Early Indigenous Literatures

Chippiannock Cemetery and Sauk Memory Lands

           Chippiannock cemetery represents a multi-fold act of Indigenous erasure. In the first act, the physical space of Sauk memory lands and Sauk graveyards are transformed into a “settlerscape” through dispossession.[1] After physical removal, settlers further coopt these lands and endow them with their own meaning. However, this meaning remains intimately tied with Indigenous dispossession. Chippiannock is no ordinary cemetery; it was not a product of simple necessity—rather, it was created in the 1850s by settlers who specifically appropriated what they understood to be the Sauk language term for “City of the Dead.” In other words, once the Sauk had been forcibly removed and their perceived “threat” to settler life was extinguished, settlers sought their discursive preservation. This process allowed, as already discussed in other areas of this exhibit, settlers to cast Sauk people as “prefatory” to the progress of settler civilization, relegating Indigenous bodies and beliefs to the past.[2]

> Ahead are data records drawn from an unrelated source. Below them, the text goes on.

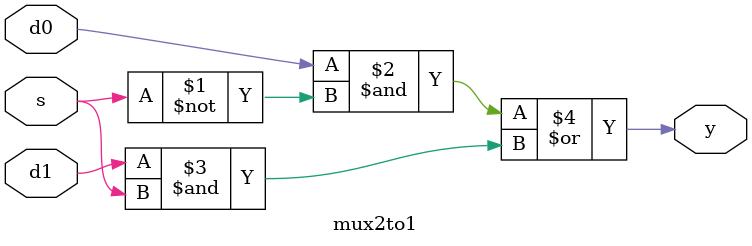
<source format=v>
module mux2to1(d0,d1,s,y);
input d0,d1,s;
output y;
assign y=(d0&~s)|(d1&s);
endmodule
</source>
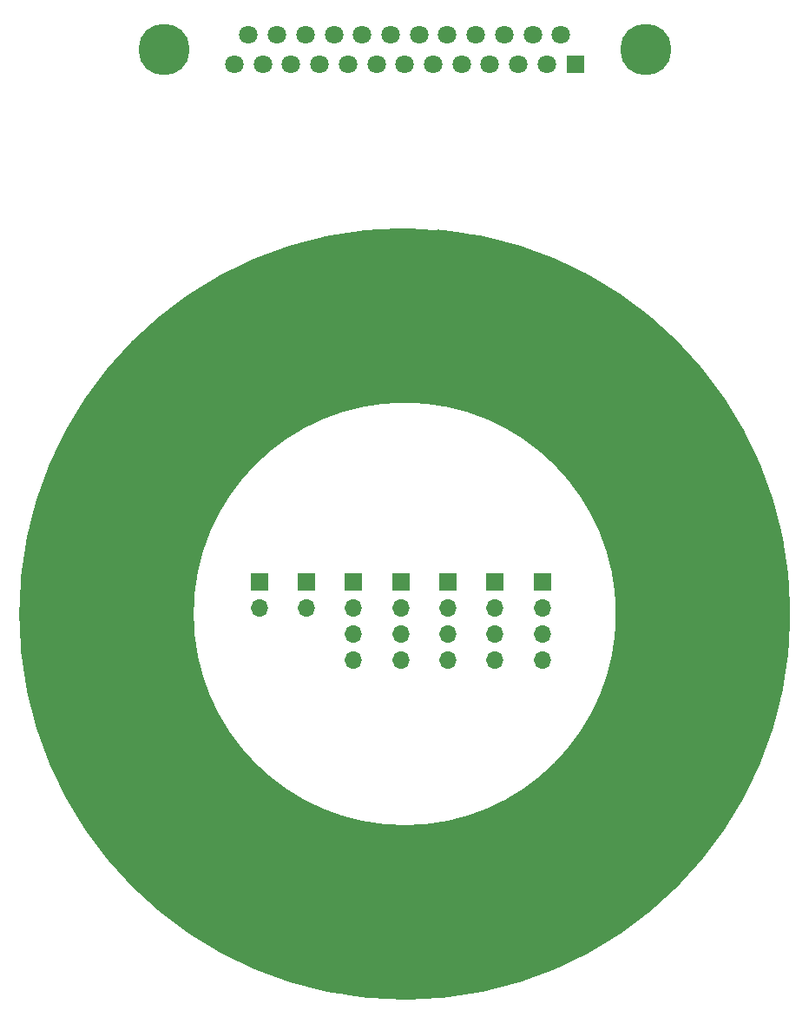
<source format=gbr>
%TF.GenerationSoftware,KiCad,Pcbnew,7.0.2*%
%TF.CreationDate,2023-11-03T12:40:05-06:00*%
%TF.ProjectId,KF40_DB25_Pinheader,4b463430-5f44-4423-9235-5f50696e6865,rev?*%
%TF.SameCoordinates,Original*%
%TF.FileFunction,Soldermask,Top*%
%TF.FilePolarity,Negative*%
%FSLAX46Y46*%
G04 Gerber Fmt 4.6, Leading zero omitted, Abs format (unit mm)*
G04 Created by KiCad (PCBNEW 7.0.2) date 2023-11-03 12:40:05*
%MOMM*%
%LPD*%
G01*
G04 APERTURE LIST*
%ADD10C,17.000000*%
%ADD11C,10.000000*%
%ADD12C,5.000000*%
%ADD13C,1.800000*%
%ADD14R,1.800000X1.800000*%
%ADD15O,1.700000X1.700000*%
%ADD16R,1.700000X1.700000*%
G04 APERTURE END LIST*
D10*
X29100000Y0D02*
G75*
G03*
X29100000Y0I-29100000J0D01*
G01*
D11*
%TO.C,H2*%
X26846788Y-15500000D03*
%TD*%
D12*
%TO.C,J1*%
X-23520000Y55000000D03*
X23520000Y55000000D03*
D13*
X-15235000Y56420000D03*
X-12465000Y56420000D03*
X-9695000Y56420000D03*
X-6925000Y56420000D03*
X-4155000Y56420000D03*
X-1385000Y56420000D03*
X1385000Y56420000D03*
X4155000Y56420000D03*
X6925000Y56420000D03*
X9695000Y56420000D03*
X12465000Y56420000D03*
X15235000Y56420000D03*
X-16620000Y53580000D03*
X-13850000Y53580000D03*
X-11080000Y53580000D03*
X-8310000Y53580000D03*
X-5540000Y53580000D03*
X-2770000Y53580000D03*
X0Y53580000D03*
X2770000Y53580000D03*
X5540000Y53580000D03*
X8310000Y53580000D03*
X11080000Y53580000D03*
X13850000Y53580000D03*
D14*
X16620000Y53580000D03*
%TD*%
D11*
%TO.C,H6*%
X-26846788Y15500000D03*
%TD*%
%TO.C,H4*%
X-26846788Y-15500000D03*
%TD*%
%TO.C,H1*%
X26846788Y15500000D03*
%TD*%
%TO.C,H5*%
X0Y31000000D03*
%TD*%
%TO.C,H3*%
X0Y-31000000D03*
%TD*%
D15*
%TO.C,J6*%
X-5000000Y-4480000D03*
X-5000000Y-1940000D03*
X-5000000Y600000D03*
D16*
X-5000000Y3140000D03*
%TD*%
D15*
%TO.C,J7*%
X-9600000Y600000D03*
D16*
X-9600000Y3140000D03*
%TD*%
D15*
%TO.C,J5*%
X-400000Y-4480000D03*
X-400000Y-1940000D03*
X-400000Y600000D03*
D16*
X-400000Y3140000D03*
%TD*%
D15*
%TO.C,J8*%
X-14200000Y600000D03*
D16*
X-14200000Y3140000D03*
%TD*%
D15*
%TO.C,J3*%
X8800000Y-4480000D03*
X8800000Y-1940000D03*
X8800000Y600000D03*
D16*
X8800000Y3140000D03*
%TD*%
D15*
%TO.C,J2*%
X13400000Y-4480000D03*
X13400000Y-1940000D03*
X13400000Y600000D03*
D16*
X13400000Y3140000D03*
%TD*%
D15*
%TO.C,J4*%
X4200000Y-4480000D03*
X4200000Y-1940000D03*
X4200000Y600000D03*
D16*
X4200000Y3140000D03*
%TD*%
M02*

</source>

            Chippiannock cemetery also makes it harder to “see” Sauk people. It distorts not only the centrality of dispossession to its own creation, but also Sauk resistance to this dispossession. For example, the cemetery has a mural of Black Hawk, which selectively quotes the Life in ways that remove any mention of Sauk removal and the repeated instances in the text where graveyards are a specific point of contention for Black Hawk (see gallery).

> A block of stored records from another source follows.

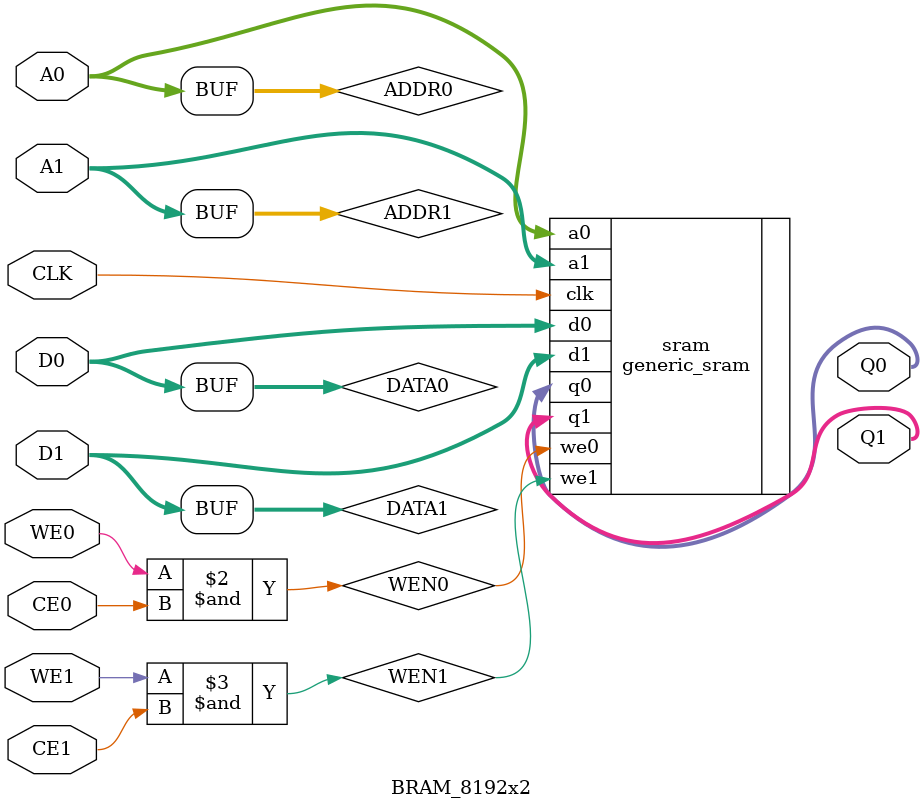
<source format=v>
`timescale 1 ps / 1 ps
module BRAM_8192x2( CLK, A0, D0, Q0, WE0, CE0, A1, D1, Q1, WE1, CE1 );

    input CLK;
    input [12:0] A0;
    input [1:0] D0;
    output [1:0] Q0;
    input WE0;
    input CE0;
    input [12:0] A1;
    input [1:0] D1;
    output [1:0] Q1;
    input WE1;
    input CE1;

    reg [12:0]  ADDR0;
    reg [12:0]  ADDR1;
    reg WEN0;
    reg WEN1;
    reg [1:0] DATA0;
    reg [1:0] DATA1;

    always @(*) begin
	#5
	ADDR0 = A0;
	ADDR1 = A1;
	WEN0 = WE0 & CE0;
	WEN1 = WE1 & CE1;
	DATA0 = D0;
	DATA1 = D1;
    end
  
    // generic SRAM for comp-kernel-only synthesis
    generic_sram
        #(
          .abits(13),
          .dbits(2)
         )
    sram
        (
         .clk(CLK),
         .a0(ADDR0),
         .a1(ADDR1),
         .d0(DATA0),
         .d1(DATA1),
         .q0(Q0),
         .q1(Q1),
         .we0(WEN0),
         .we1(WEN1)
        );

endmodule

</source>
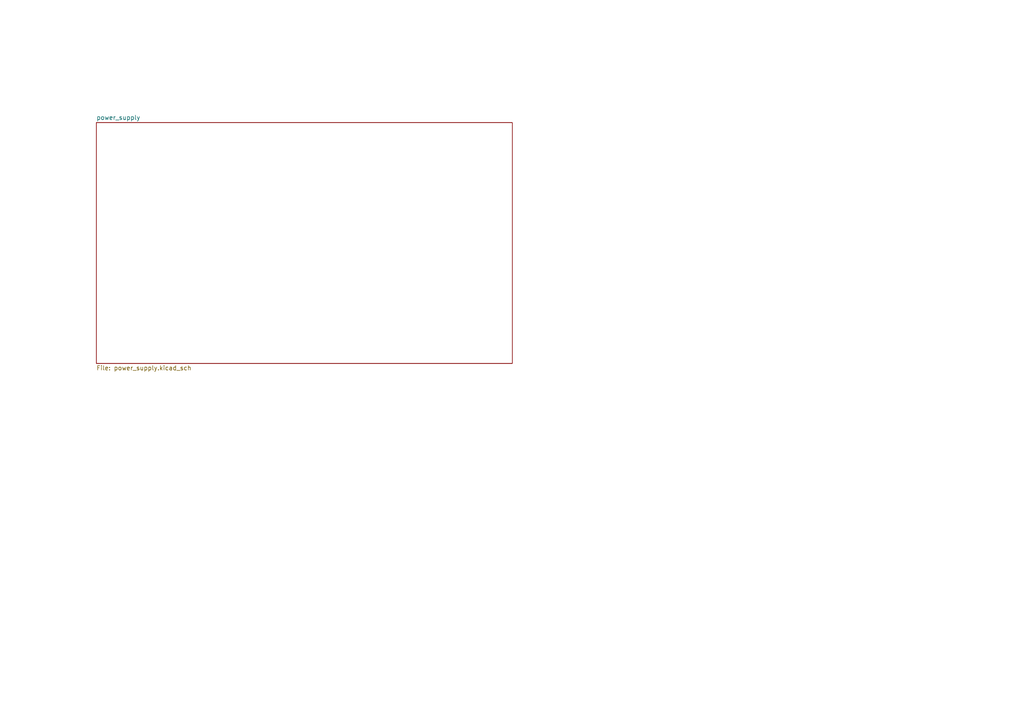
<source format=kicad_sch>
(kicad_sch
	(version 20231120)
	(generator "eeschema")
	(generator_version "8.0")
	(uuid "7d3409e6-eaf2-49a4-ae91-f8650931d982")
	(paper "A4")
	(lib_symbols)
	(sheet
		(at 27.94 35.56)
		(size 120.65 69.85)
		(fields_autoplaced yes)
		(stroke
			(width 0.1524)
			(type solid)
		)
		(fill
			(color 0 0 0 0.0000)
		)
		(uuid "b7ff2bbc-41e2-4b76-bd5d-b95df3cd2002")
		(property "Sheetname" "power_supply"
			(at 27.94 34.8484 0)
			(effects
				(font
					(size 1.27 1.27)
				)
				(justify left bottom)
			)
		)
		(property "Sheetfile" "power_supply.kicad_sch"
			(at 27.94 105.9946 0)
			(effects
				(font
					(size 1.27 1.27)
				)
				(justify left top)
			)
		)
		(instances
			(project "smart-power-monitor"
				(path "/7d3409e6-eaf2-49a4-ae91-f8650931d982"
					(page "2")
				)
			)
		)
	)
	(sheet_instances
		(path "/"
			(page "1")
		)
	)
)

</source>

            Equally interesting (and culturally distorting) is the confusing etymology of “Chippiannock.” According to local news articles,[3] the cemetery’s website,[4] and academic and trade publications alike,[5] the term means “City (or village) of the Dead” in the Sauk language and was suggested by Susan Goldsmith (the daughter of George Davenport, a land speculator in what is now Iowa who helped negotiate a treaty to remove Sauk and Fox Natives from their post-Illinois removal lands). Yet, no citation is ever provided for this linguistic history—or at least, no citation that does not reference another undocumented source.

Nevertheless, consulting the Sauk and Fox Nation’s official concise dictionary seems to reveal the inaccuracies of this settler narrative. In this more authoritative account, “chîpayahkyêni” is the term for graveyard or cemetery, whereas “chîpayiwânakwi”—the closer, if still disjointed, phonetic analog to “Chippiannock”—is the term for a singular grave.[6]  The settler narrative, then, even in its self-gratifying attempts to discursively preserve the “vanished” Sauk, continues to misrepresent Sauk people and knowledge.

 
 
[1]Ezra D. Miller, “‘But It Is Nothing Except Woods’: Anabaptists, Ambitions, and a Northern Indiana Settlerscape, 1830-1841,” in Ryan D. Harker and Janeen Bertische Johnson, eds., Rooted and Grounded: Essays on Land and Christian Discipleship (New York, 2016).
[2] Jean M. O’Brien, Firsting and Lasting: Writing Indians Out of Existence in New England (Minneapolis, 2010).
[5] Anne Beiser Allen, “Romance on the Frontier: Margaret Davenport and Susan Goldsmith,” Journal of the Illinois State Historical Society 105, no. 4 (Winter 2012): 308, n. 55; Minda Powers-Douglas, Chippiannock Cemetery (Charleston, S.C., 2010), 13.